> **Sunulan alıntı**
****************************************

Keywords: Epigenetic, Fe-Mn mineralization, Hydrothermal, Karst, Saray (Tekirdağ).

(15)

GİRİŞ

Çalışma alanı, Türkiye’nin Trakya bölgesinde, Tekirdağ ilinde yer alan Saray ilçesinin kuzeyinde yer almaktadır. Saray ilçesi, kuzeyde Vize (Kırklareli), doğuda Çatalca (İstanbul), güneyde Çerkezköy (Tekirdağ) ve batıda Çorlu (Tekirdağ) ilçeleri ile çevrilidir. Çalışma alanına ulaşım, İstanbul - Kırklareli karayolu ile sağlanmaktadır.

Bu çalışmada Saray çevresinde yer alan manganez cevherleşmesinin jeokimyasal özellikleri incelenerek; oluşum ortamının ve yatak tipinin belirlenmesi aynı zamanda bölgeden alınan yan kayaç ve cevher örneklerinin petrografik özelliklerinin ortaya koyulması amaçlanmıştır.

(16)

1. GENEL BİLGİLER 1.1. Çalışma Alanı

Çalışma alanı, Saray (Tekirdağ) civarında, 1:125000 ölçekli, Kırklareli F19-b2 paftasının içinde bulunmaktadır ve yaklaşık olarak 375000 m2’lik bir alan kaplamaktadır (Şekil 1.1).

(17)

1.2. Yöntem

1.2.1. Arazi çalışmaları

Arazi çalışmaları sırasında bölgenin jeolojisi incelenmiş ve sahanın çeşitli yerlerinden kimyasal analizleri ve optik incelemeleri yapılmak üzere toplam 70 numune alınmıştır.

****************************************

> **Verilen kayıtlar**
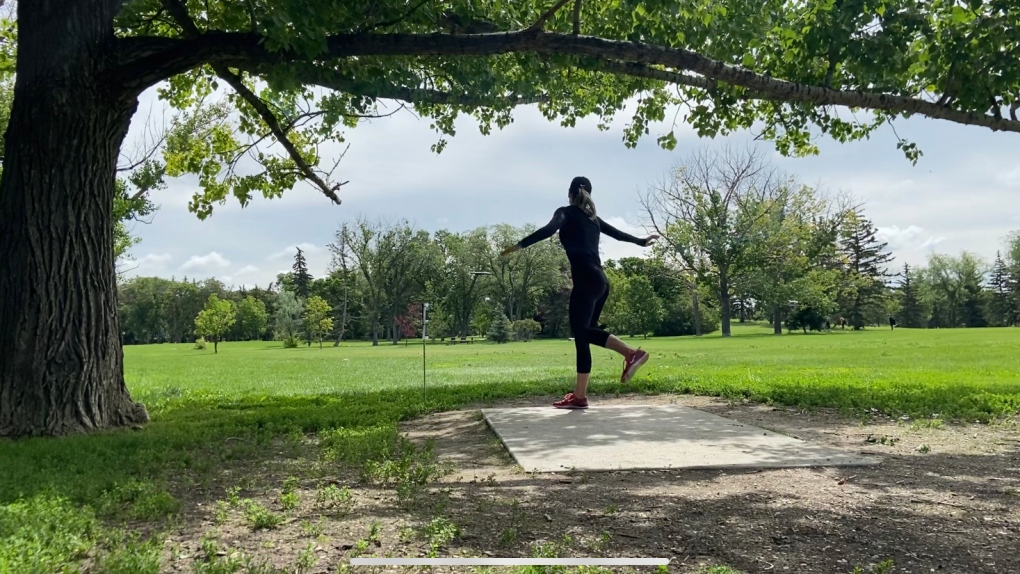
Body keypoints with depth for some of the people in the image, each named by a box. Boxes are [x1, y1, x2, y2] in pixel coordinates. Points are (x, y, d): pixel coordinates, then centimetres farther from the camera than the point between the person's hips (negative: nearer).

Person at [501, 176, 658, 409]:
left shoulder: (566, 213, 5)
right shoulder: (593, 218, 22)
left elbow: (548, 230, -15)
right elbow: (618, 233, 34)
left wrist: (519, 245, -21)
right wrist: (642, 242, 51)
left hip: (586, 279, -7)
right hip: (600, 280, 7)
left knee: (581, 332, -9)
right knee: (584, 332, 8)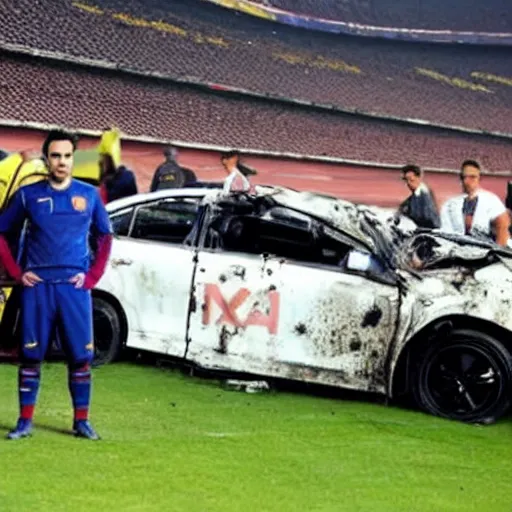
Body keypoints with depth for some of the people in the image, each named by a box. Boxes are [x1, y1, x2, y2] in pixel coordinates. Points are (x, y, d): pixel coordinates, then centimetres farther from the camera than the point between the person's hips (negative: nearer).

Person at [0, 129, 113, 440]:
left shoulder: (89, 195, 6)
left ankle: (82, 420, 9)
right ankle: (25, 421, 9)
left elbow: (106, 238, 13)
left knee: (81, 355, 0)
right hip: (37, 286, 0)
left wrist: (92, 276, 2)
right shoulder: (28, 195, 4)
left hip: (75, 286, 0)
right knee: (31, 354, 2)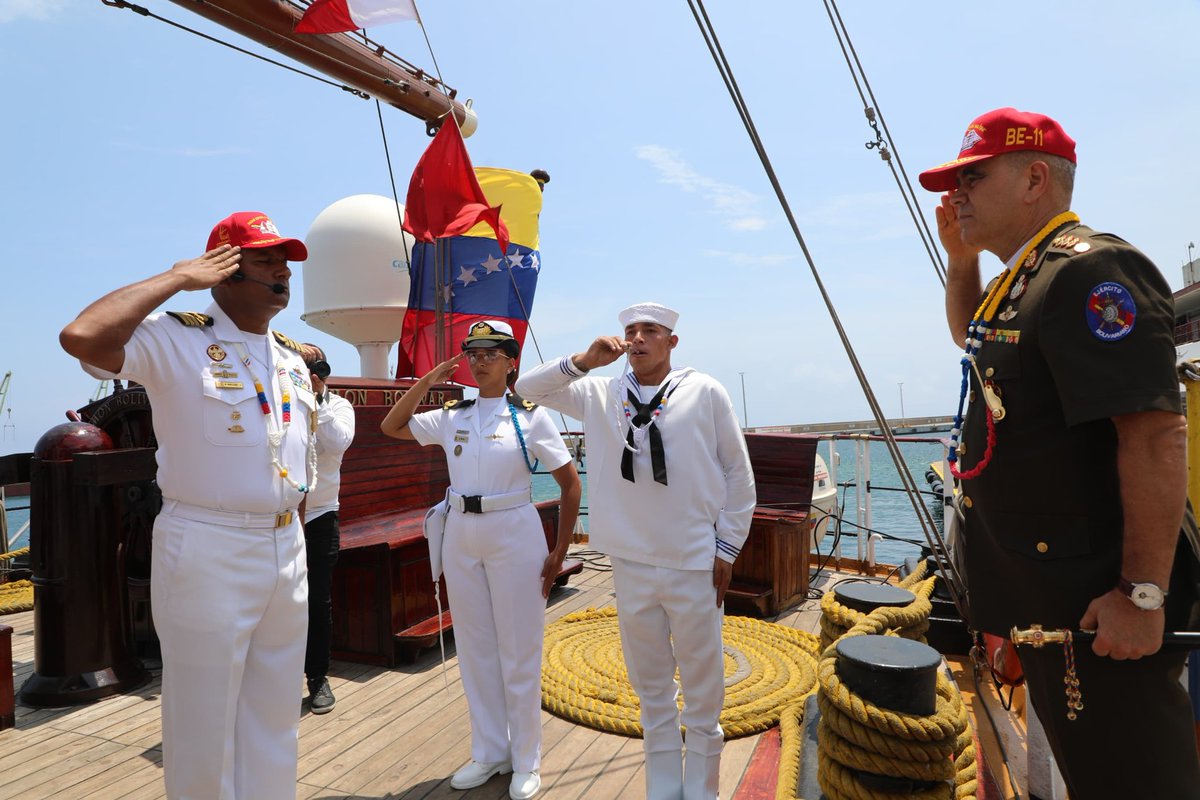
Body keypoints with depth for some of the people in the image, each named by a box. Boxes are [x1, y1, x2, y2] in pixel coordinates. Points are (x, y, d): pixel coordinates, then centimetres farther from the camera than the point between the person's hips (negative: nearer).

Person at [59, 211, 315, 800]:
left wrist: (291, 533, 16)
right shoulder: (176, 340, -9)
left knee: (275, 719, 19)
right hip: (208, 552, -6)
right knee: (205, 728, 9)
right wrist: (177, 278, -17)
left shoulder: (293, 359, 11)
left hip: (288, 548, 7)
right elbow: (81, 337, -29)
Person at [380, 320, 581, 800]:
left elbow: (570, 483, -4)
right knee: (474, 649, 13)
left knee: (519, 652, 6)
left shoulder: (530, 415, -6)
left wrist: (558, 554, -6)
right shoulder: (453, 415, 6)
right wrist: (427, 381, 0)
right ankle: (489, 753, 30)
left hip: (514, 534, -4)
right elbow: (391, 427, 11)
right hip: (460, 534, 5)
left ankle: (526, 761, 23)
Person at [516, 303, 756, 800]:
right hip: (630, 564, 3)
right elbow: (529, 388, 8)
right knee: (651, 689, 17)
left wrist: (727, 547, -1)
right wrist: (583, 361, -7)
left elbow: (738, 472, 1)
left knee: (702, 688, 10)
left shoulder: (704, 392, -3)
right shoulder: (599, 394, 5)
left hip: (695, 564, -2)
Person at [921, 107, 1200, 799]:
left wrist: (1144, 594, -26)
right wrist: (961, 258, 17)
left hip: (1102, 605, -10)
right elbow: (972, 338, 34)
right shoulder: (1020, 281, 12)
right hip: (1045, 595, 10)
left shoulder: (1090, 269, -19)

****************************************

> **Görev tanımı**
Saray çevresindeki manganez cevherleşmesini ele alan alıntıyı kaldığı yerden sürdürün.

> **Yanıt alanı**
1.2.2. Laboratuvar çalışmaları

Saha çalışmasından elde elde edilen örneklerin uygun olanları önce Alizarin kırmızısı (Alizarin Red S) ile boyanmıştır. Bunun için, %37 saflıktaki hidroklorik asit (HCl), saf su ilave edilerek 100 ml, %2 saflıkta olacak şekilde seyreltilmiştir (100 ml %5 wt. HCl hazırlamak için, yaklaşık 5.5 ml %37 wt. HCl’ye, 94.5 ml saf su eklemek gerekir). 100 ml’lik beherde %5 saflıkta HCl hazırlanıp, çözeltiye 2g Alizarin indikatörü eklenerek manyetik karıştırıcı ile 5 dakika karıştırılmıştır. Alizarin çözeltisi ile boyanacak numunelerin üzeri önce %5 saflıkta olan HCl ile yıkanmıştır. Daha sonra hazırlanan çözelti numunenin üzerine dökülerek boyama işlemi yapılmıştır. Bir süre bekledikten sonra numune saf su ile yıkanmış, boyanan yerlerin renkleri ve renksiz kalan kısımlar kontrol edilmiştir.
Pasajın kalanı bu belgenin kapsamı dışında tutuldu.